Fu allora che Ruggero Meticolini, titolare devoto ai protocolli, ebbe il suo sussulto di lucidità: chiamare il dr. Giovannangelo “il Giova” Decubernatis prima di trasformare un ritardo in responsabilità.
Il Giova arrivò con la sua consueta calma da pronto intervento giuslavoristico. Ricostruì le date (richiesta, ferie, prenotazione visita), rilevò la conoscenza documentata dello stato di fragilità, misurò il lapse tra domanda e “non” attivazione. E poi, in tre passaggi, spiegò perché la situazione stava per deragliare.
Richiamò un precedente “gemello” per principi: Tribunale di Busto Arsizio, sentenza del 7 gennaio 2026. Lì il giudice aveva ritenuto illegittima e discriminatoria la condotta del datore che, pur consapevole della condizione di fragilità (patologia oncologica), non aveva attivato immediatamente il lavoro agile, rinviandolo dopo visite e pareri, e nel frattempo spingendo alle ferie. Il messaggio era nitido: per i lavoratori fragili (immunodepressi, oncologici, terapie salvavita, grave disabilità), lo smart working rientra negli accomodamenti ragionevoli della Direttiva UE 2000/78/CE. Tradotto: non è una cortesia, è una misura dovuta, e la tempestività conta quanto il contenuto.
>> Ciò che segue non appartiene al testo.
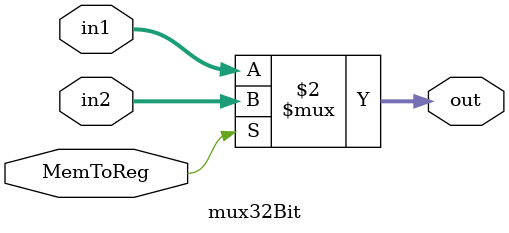
<source format=v>
module mux32Bit#(
    parameter WIDTH = 32  // Instruction width (32 bits)
)(
    input [WIDTH-1:0] in1,       // First 32-bit input
    input [WIDTH-1:0] in2,       // Second 32-bit input
    input MemToReg,         // Multiplexer control signal
    output [WIDTH-1:0] out       // 32-bit output
);

// Assign the output based on the value of MemToReg
// If MemToReg is 1, out is assigned in1
// If MemToReg is 0, out is assigned in2
assign out = (!MemToReg) ? in1 : in2;

endmodule

</source>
Il Giova, con il suo tono che spariglia senza ferire, quantificò i rischi che Ruggero stava correndo:

  • Rischio discriminazione per ritardata attivazione di un accomodamento ragionevole, nonostante la conoscenza dello stato di fragilità
  • Rischio di condotta ritorsiva/indebita per l’aver “scaricato” sull’interessata il costo organizzativo con ferie forzate di fatto
  • Rischio organizzativo: policy non aggiornate, DVR senza sezione dedicata ai lavoratori fragili post emergenziale, tracciabilità insufficiente delle decisioni

Poi, come fa sempre, passò dalla diagnosi alla cura immediata. In un pomeriggio, mise in campo un pacchetto di misure che sembrò una manovra d’emergenza—ordinata, documentata, difendibile.


Che cosa fece il Giova (subito):
  1. Attivazione immediata dello smart working per Serena con accordo individuale light: obiettivi, strumenti, privacy, diritto alla disconnessione, checkpoint settimanali
  2. Circolare interna “Day 0 Fragilità”: quando arriva documentazione sanitaria idonea → SMART WORKING PROVVISORIO entro 48 ore, visite e pareri servono a calibrare, non a ritardare
  3. Stop all’uso improprio delle ferie: ripristino del monte residuo, nota interna che separa chiaramente ferie (istituto di riposo) da misure di tutela
  4. Aggiornamento DVR: sezione dedicata ai lavoratori fragili, valutazione rischi residui in lavoro agile, procedure per esenzioni temporanee da attività in presenza
  5. Registro degli accomodamenti ragionevoli: richiesta → decisione motivata → durata → verifica efficacia; un foglio di calcolo che diventa scudo probatorio
  6. Piano B organizzativo: se una mansione richiede presenza, prevedere mansioni equivalenti remotizzabili, rotazioni, strumenti, e documentare perché lo smart working resta la misura primaria

Serena iniziò a lavorare da casa con serenità operativa; le sue ferie tornarono intatte; il reparto scoprì che la produttività sopravvive benissimo alle password e alle VPN. Ruggero, dal canto suo, capì che la velocità è parte della diligenza: nei casi di fragilità, il cronometro non è un dettaglio, è compliance.


La consulenza finale del Giova

Con la sua sintesi da cornice, professionale ma sorridente, il Giova chiuse così:
Quando sai, agisci. Con i lavoratori fragili lo smart working è un accomodamento ragionevole: si attiva subito, si regola dopo. Le visite servono a tarare, non a rimandare. Mai usare le ferie come tappo organizzativo: è corto circuito giuridico e umano. Mettete a terra tre cose: procedura Day 0, DVR aggiornato, registro degli accomodamenti. Così proteggete la persona, blindate l’azienda e—bonus non trascurabile—dormite tutti meglio.”